With the first few poses in the bag, we headed up to the Inglis Memorial. This is a stunning monument, with intricate mosaic ceiling portraying star constellations in the night sky, but today we used the graffiti strewn pillars as props. It felt pretty reassuring to lean against them (especially as being out in the open was really pretty cold and had started to turn my nose red!) but this gave Matt a new problem to solve with lighting. Luckily his knowledge of remote flash with Magmod flash modifier came in very handy, so as to correctly expose my face given the bright sky backdrop.
As we were heading back towards the car park, we decided to do a quick recce of the gorgeous bluebells. I love to try and get a good depth of field when I shoot portraits with bright backdrops, and Matt wanted to give some shots with movement a go, so after some walking and some spinning around like a child in a playground, we called it a wrap.
A week or so after the shoot, Matt called me in for the photo reveal. I have to say, I was very, very impressed. It was quite emotional too, but any worries I had had about allowing myself to be photographed by Matt were completely unfounded. Matt had been very tactful in only choosing photographs that made me look my best, rather than his personal preference, and had thankfully removed any signs of my cold red nose. For the first time I was allowed to put my photographer hat back on as we went through the images once more, and we identified the two poses where I didn’t feel the most comfortable pretty quickly. You could also see how those images that weren’t posed, or showed my honest reaction to something, shone above the others.
So as a client of Matt Ross Photography, I felt that Matt really took his time to understood what I was hoping to gain from the shoot, and the images really talk for themselves. The whole portrait experience was brilliantly positive and a real confidence booster, which to be fair for us mums of young children, is something that is pretty rare.

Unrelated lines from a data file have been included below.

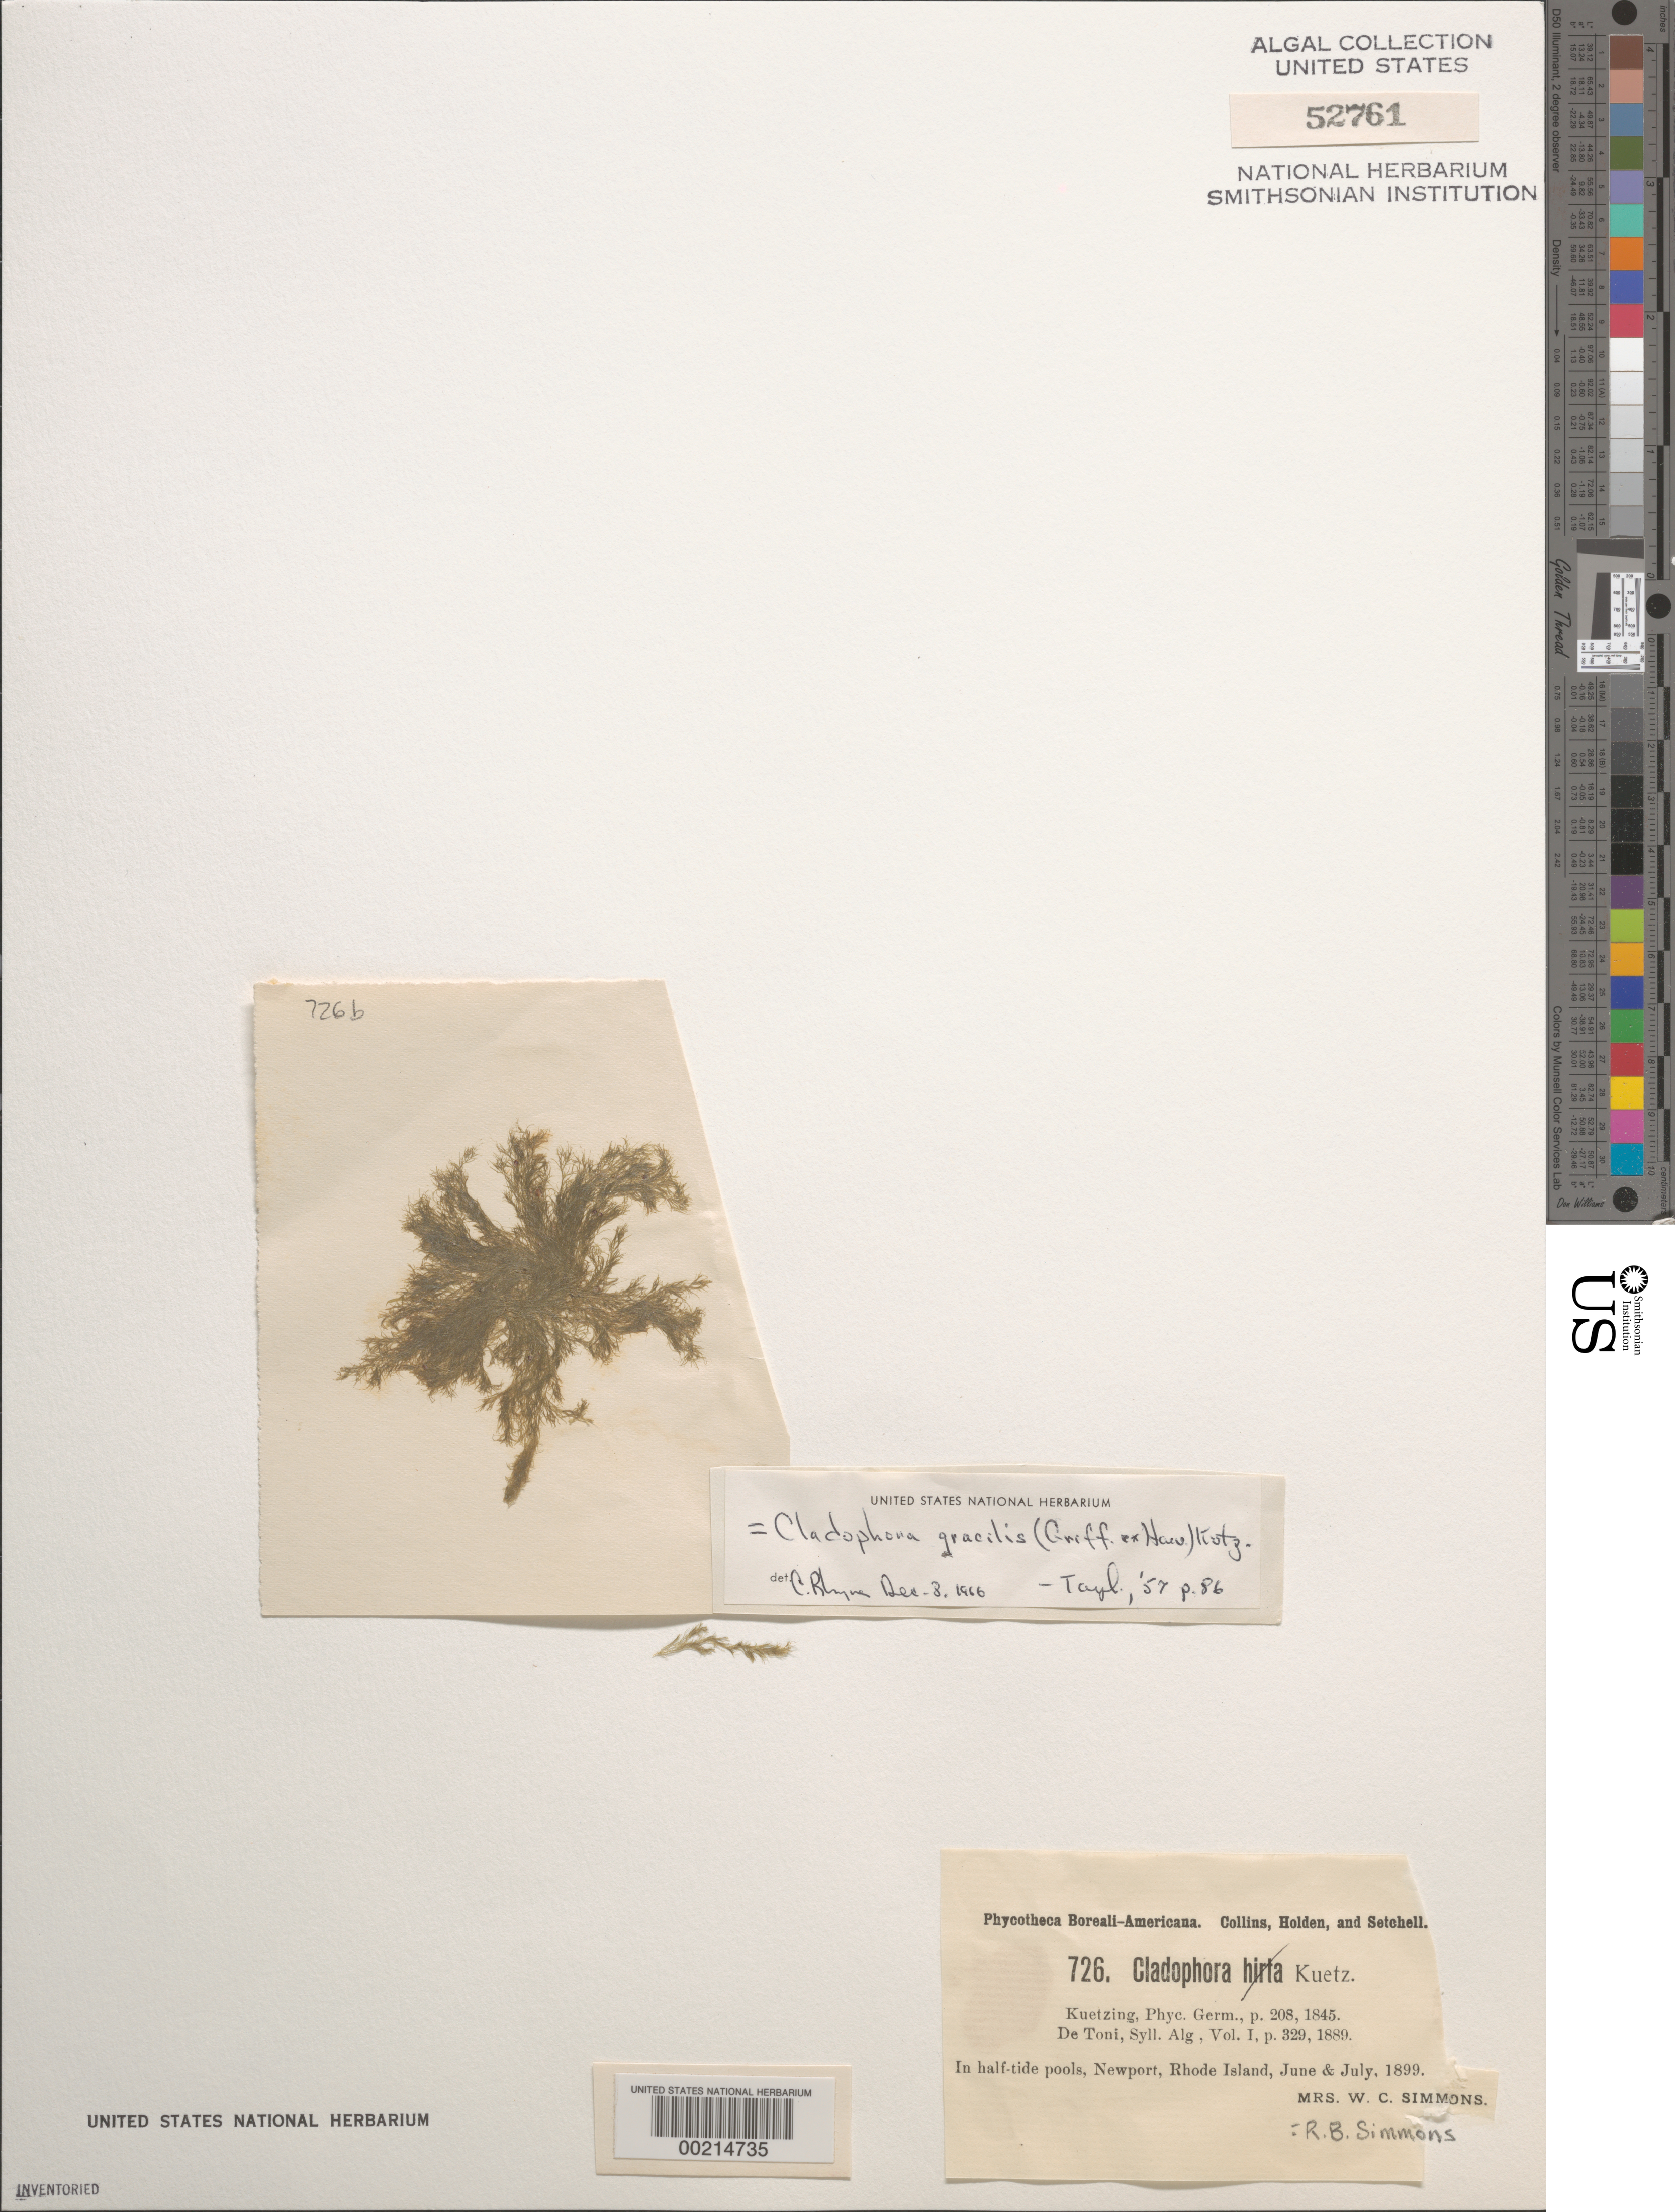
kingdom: Plantae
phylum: Chlorophyta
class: Ulvophyceae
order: Cladophorales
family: Cladophoraceae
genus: Cladophora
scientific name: Cladophora gracilis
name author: (Griff.) Kütz.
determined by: Rhyne, C. F.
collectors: R. B. Simmons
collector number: PB-A 726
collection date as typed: Jun 1899 AND -- Jul 1899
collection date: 1899-06,1899-07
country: United States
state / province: Rhode Island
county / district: Newport County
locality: Newport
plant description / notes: Collins, Holden & Setchell, Phycotheca Boreali-Americana, as Cladophora hirta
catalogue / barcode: US 52761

As a Photographer myself, this shoot has taught me to look for the small clues that clients give out, which help direct me to expand a pose or bring out an expression that shows the subject in a rare way, a glimpse into their soul perhaps. That although a shoot plan is important, so is spontaneity. That when client feels comfortable, they shine from within, which takes the images to a whole new level. And if shooting on Colley Hill, don’t forget your coat!